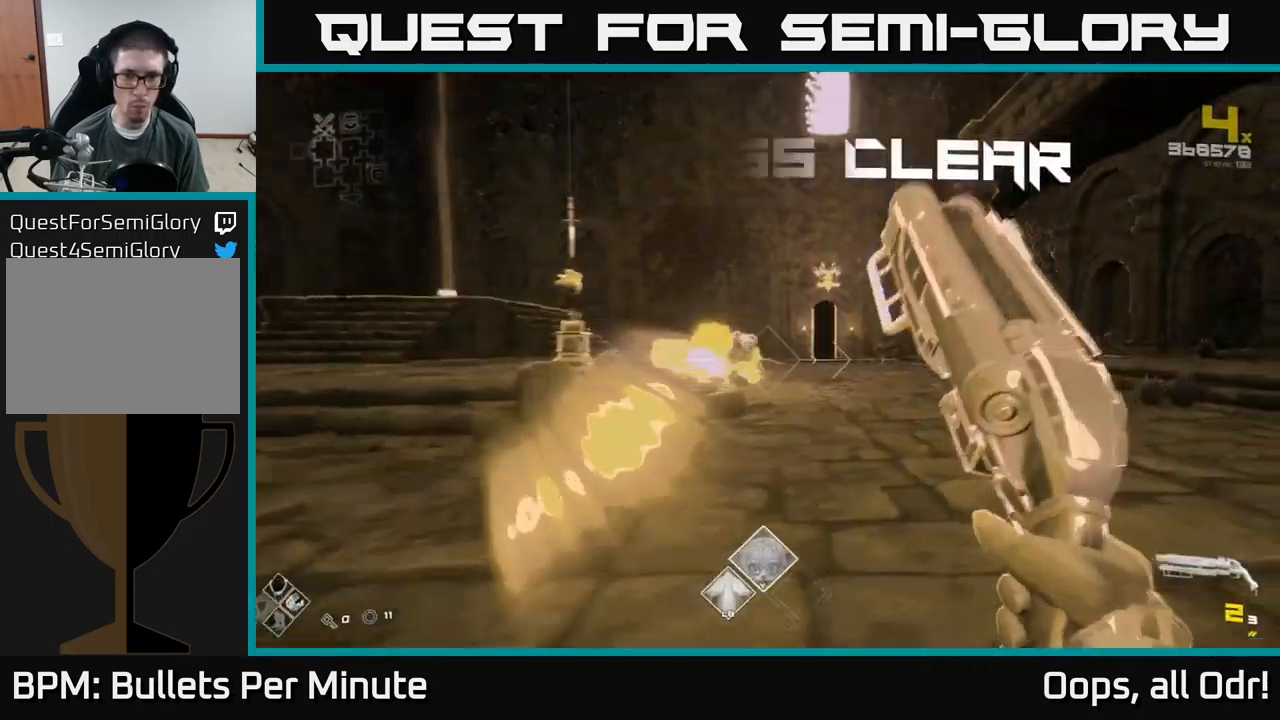
{"buttons": ["R1"], "left_stick": "up", "right_stick": "down-left", "events": [[50, "right_stick", "left"], [150, "R1", "down"], [216, "right_stick", "center"], [266, "R1", "up"], [383, "left_stick", "up"], [466, "right_stick", "down-left"], [500, "R1", "down"]]}
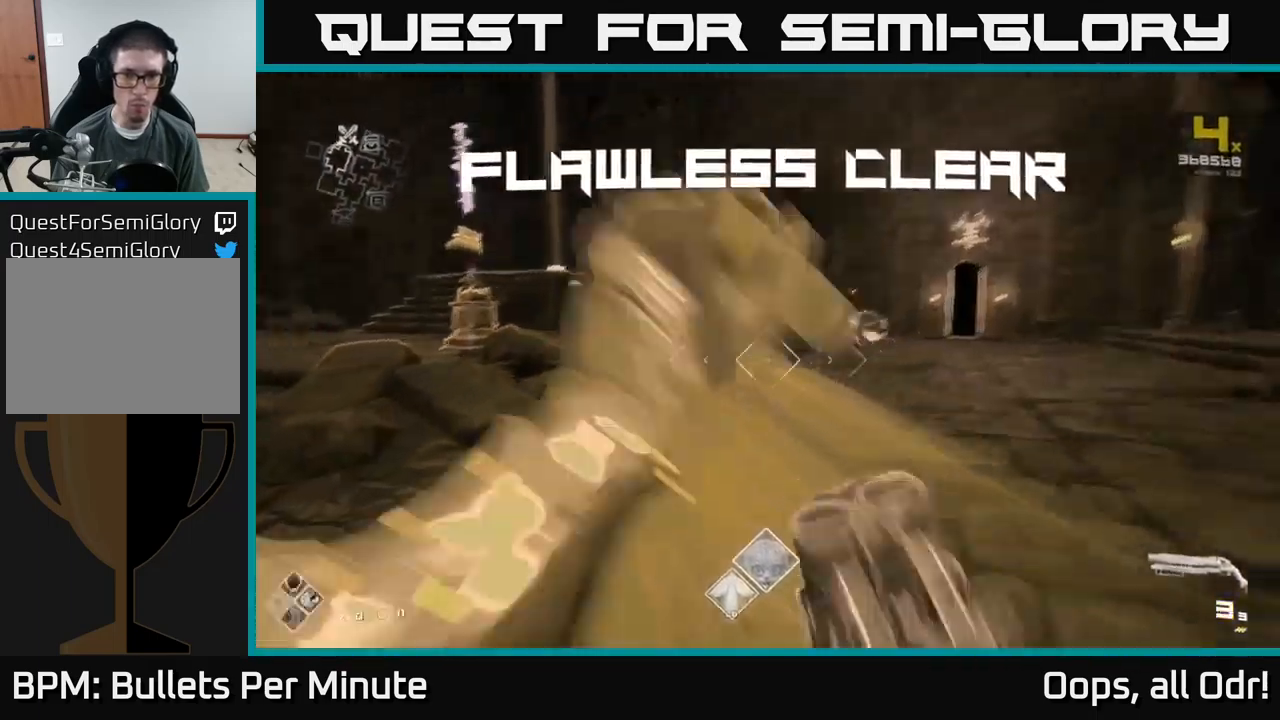
{"buttons": ["L1"], "left_stick": "up", "right_stick": "center", "events": [[67, "right_stick", "center"], [100, "R1", "up"], [267, "right_stick", "left"], [367, "L1", "down"], [383, "right_stick", "center"]]}
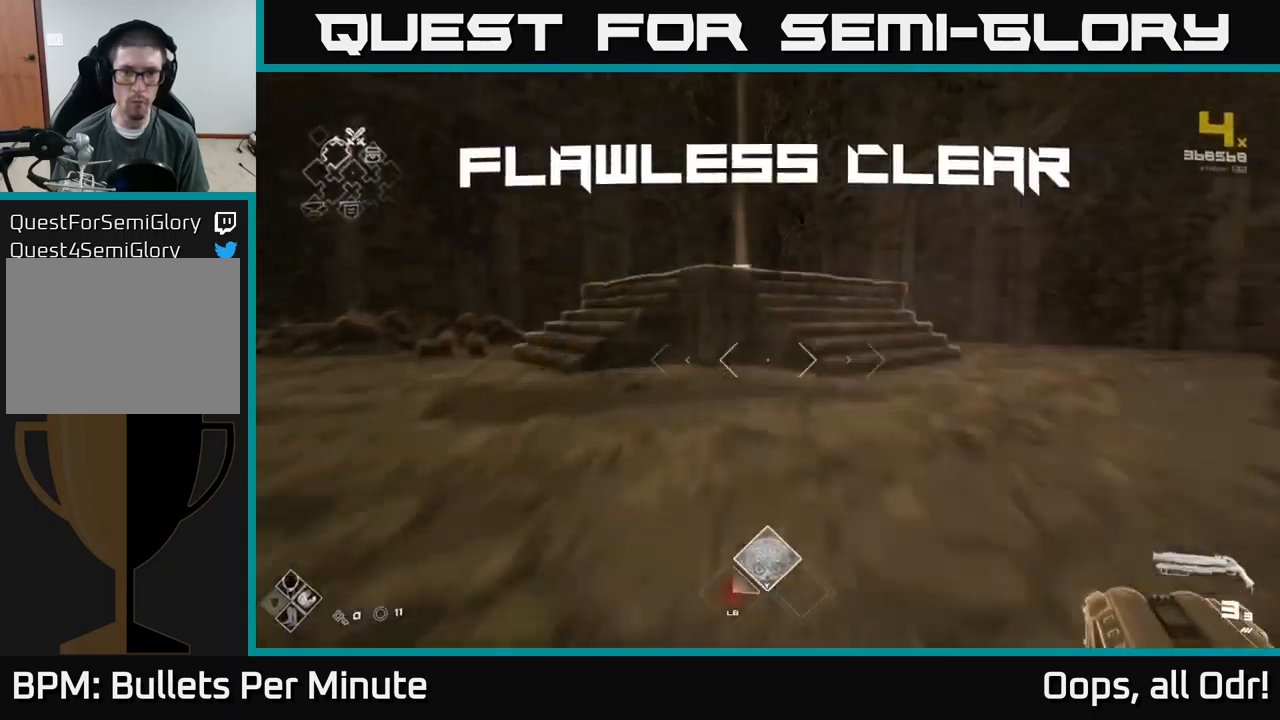
{"buttons": [], "left_stick": "up", "right_stick": "center", "events": [[150, "L1", "up"], [217, "A", "down"], [317, "A", "up"]]}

▸ **What is needed**
Leave out the pictures and retype every line above exactly.

▸ **Expected output**
{"buttons": ["R1"], "left_stick": "up", "right_stick": "down-left", "events": [[50, "right_stick", "left"], [150, "R1", "down"], [216, "right_stick", "center"], [266, "R1", "up"], [383, "left_stick", "up"], [466, "right_stick", "down-left"], [500, "R1", "down"]]}
{"buttons": ["L1"], "left_stick": "up", "right_stick": "center", "events": [[67, "right_stick", "center"], [100, "R1", "up"], [267, "right_stick", "left"], [367, "L1", "down"], [383, "right_stick", "center"]]}
{"buttons": [], "left_stick": "up", "right_stick": "center", "events": [[150, "L1", "up"], [217, "A", "down"], [317, "A", "up"]]}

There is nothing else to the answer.